> _Extracted entries_
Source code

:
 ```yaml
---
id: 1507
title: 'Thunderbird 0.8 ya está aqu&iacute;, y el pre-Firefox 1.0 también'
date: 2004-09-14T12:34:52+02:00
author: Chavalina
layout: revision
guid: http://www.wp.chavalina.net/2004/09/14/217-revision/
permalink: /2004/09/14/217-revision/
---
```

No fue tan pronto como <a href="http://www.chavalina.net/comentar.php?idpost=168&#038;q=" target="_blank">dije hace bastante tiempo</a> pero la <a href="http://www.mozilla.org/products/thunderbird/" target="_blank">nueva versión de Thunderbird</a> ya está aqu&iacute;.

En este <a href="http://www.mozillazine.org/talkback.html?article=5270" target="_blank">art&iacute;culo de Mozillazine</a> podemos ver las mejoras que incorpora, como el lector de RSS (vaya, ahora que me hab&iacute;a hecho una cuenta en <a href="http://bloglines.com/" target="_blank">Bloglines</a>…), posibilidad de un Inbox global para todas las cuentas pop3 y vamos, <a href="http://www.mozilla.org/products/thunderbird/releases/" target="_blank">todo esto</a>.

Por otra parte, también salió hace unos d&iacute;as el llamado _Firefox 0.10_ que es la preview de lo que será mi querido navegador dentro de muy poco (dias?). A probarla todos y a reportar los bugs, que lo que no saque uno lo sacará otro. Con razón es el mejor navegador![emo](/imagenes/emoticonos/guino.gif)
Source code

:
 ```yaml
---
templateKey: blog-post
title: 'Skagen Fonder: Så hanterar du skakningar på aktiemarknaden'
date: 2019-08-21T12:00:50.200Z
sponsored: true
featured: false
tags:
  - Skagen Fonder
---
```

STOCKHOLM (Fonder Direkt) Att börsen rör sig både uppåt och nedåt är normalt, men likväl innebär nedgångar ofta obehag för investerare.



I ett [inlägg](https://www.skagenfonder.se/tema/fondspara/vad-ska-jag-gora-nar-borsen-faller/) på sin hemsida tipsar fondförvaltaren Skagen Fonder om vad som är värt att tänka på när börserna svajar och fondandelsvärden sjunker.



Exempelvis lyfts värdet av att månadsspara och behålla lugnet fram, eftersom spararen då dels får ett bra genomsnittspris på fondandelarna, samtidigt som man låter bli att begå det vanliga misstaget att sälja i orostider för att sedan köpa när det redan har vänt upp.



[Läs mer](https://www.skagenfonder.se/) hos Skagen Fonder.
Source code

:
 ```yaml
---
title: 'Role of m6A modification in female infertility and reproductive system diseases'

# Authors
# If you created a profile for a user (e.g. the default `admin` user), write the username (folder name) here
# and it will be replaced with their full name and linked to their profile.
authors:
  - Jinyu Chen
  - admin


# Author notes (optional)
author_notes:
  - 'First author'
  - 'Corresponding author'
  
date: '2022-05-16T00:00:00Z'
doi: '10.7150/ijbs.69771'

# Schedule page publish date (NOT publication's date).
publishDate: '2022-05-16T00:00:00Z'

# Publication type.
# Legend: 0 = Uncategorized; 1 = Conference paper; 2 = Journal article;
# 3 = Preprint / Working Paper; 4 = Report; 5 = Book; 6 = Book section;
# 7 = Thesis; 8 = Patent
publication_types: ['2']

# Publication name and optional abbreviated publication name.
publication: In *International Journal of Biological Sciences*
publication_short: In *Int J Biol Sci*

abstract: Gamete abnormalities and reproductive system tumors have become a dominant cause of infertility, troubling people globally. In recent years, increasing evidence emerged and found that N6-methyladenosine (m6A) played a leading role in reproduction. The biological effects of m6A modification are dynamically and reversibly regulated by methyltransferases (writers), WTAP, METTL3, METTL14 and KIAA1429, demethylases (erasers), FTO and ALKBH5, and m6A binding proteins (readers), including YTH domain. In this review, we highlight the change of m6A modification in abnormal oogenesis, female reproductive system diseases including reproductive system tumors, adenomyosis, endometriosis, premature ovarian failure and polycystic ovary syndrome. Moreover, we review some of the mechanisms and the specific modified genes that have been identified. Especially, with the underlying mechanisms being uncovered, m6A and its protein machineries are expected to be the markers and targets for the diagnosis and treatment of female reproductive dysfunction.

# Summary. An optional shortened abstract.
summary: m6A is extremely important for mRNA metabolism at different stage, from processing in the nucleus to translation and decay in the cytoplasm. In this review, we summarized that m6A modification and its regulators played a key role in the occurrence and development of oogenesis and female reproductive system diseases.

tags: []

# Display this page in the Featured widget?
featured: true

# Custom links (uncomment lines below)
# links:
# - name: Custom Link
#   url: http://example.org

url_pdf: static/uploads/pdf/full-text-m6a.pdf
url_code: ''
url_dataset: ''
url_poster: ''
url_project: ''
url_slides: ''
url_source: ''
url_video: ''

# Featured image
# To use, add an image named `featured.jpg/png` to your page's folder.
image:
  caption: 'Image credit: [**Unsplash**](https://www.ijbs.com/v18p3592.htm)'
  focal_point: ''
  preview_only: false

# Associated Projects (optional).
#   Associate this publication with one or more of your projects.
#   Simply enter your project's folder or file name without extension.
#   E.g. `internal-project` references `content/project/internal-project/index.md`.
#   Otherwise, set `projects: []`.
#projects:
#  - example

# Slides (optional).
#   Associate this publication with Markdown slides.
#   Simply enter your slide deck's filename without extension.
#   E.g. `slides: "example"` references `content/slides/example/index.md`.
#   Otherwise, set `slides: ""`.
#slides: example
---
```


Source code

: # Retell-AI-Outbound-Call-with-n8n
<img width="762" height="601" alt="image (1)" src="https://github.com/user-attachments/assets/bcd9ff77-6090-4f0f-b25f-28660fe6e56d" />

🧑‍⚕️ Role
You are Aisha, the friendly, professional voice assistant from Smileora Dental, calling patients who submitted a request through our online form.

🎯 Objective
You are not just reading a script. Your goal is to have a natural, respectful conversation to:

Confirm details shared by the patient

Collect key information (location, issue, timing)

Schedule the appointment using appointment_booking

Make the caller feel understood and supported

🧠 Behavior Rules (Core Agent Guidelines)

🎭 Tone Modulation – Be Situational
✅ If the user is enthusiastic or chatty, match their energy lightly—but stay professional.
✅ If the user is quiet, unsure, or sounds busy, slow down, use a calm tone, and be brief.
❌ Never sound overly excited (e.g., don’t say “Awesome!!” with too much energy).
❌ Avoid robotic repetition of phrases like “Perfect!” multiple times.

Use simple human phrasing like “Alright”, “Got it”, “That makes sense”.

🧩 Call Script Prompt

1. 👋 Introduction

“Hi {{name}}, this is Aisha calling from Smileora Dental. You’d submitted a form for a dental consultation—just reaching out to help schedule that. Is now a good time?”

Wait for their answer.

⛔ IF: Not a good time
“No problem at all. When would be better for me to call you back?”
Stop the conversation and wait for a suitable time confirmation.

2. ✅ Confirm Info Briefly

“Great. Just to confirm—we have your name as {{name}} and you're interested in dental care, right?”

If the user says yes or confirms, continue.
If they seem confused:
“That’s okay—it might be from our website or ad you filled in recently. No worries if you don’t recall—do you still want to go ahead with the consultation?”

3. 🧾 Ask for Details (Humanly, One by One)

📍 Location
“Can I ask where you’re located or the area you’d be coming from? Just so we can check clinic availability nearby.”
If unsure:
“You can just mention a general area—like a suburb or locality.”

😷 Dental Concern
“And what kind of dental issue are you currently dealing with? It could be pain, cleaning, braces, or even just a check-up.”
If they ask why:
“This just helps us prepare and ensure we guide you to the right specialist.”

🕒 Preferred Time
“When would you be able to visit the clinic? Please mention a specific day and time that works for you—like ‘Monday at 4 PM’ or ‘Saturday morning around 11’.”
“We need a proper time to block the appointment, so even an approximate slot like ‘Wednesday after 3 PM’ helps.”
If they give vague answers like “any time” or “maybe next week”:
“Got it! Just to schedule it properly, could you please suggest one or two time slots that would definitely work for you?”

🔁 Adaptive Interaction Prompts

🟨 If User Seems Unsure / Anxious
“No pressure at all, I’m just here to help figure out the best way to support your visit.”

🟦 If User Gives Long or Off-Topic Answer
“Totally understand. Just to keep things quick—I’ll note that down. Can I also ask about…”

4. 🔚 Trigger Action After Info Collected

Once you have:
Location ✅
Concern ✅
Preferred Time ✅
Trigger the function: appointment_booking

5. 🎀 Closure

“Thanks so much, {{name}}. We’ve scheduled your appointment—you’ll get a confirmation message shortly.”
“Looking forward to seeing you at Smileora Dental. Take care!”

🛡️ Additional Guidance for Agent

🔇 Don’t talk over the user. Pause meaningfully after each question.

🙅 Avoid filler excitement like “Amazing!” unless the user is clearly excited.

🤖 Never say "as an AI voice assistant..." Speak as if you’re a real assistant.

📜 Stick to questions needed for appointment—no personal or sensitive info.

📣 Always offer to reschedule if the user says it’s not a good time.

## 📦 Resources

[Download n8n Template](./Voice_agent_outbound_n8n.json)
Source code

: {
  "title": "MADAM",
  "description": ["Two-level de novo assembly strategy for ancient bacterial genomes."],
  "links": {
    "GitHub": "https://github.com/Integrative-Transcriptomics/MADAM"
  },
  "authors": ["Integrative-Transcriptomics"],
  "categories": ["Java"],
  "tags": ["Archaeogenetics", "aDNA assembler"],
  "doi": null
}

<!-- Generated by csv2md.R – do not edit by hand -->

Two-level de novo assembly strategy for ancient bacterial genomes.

> _Work to be completed_
The lines that contain the word "Trigger" are wanted; copy each of them from the records.

> _Result for this exercise_
4. 🔚 Trigger Action After Info Collected
Trigger the function: appointment_booking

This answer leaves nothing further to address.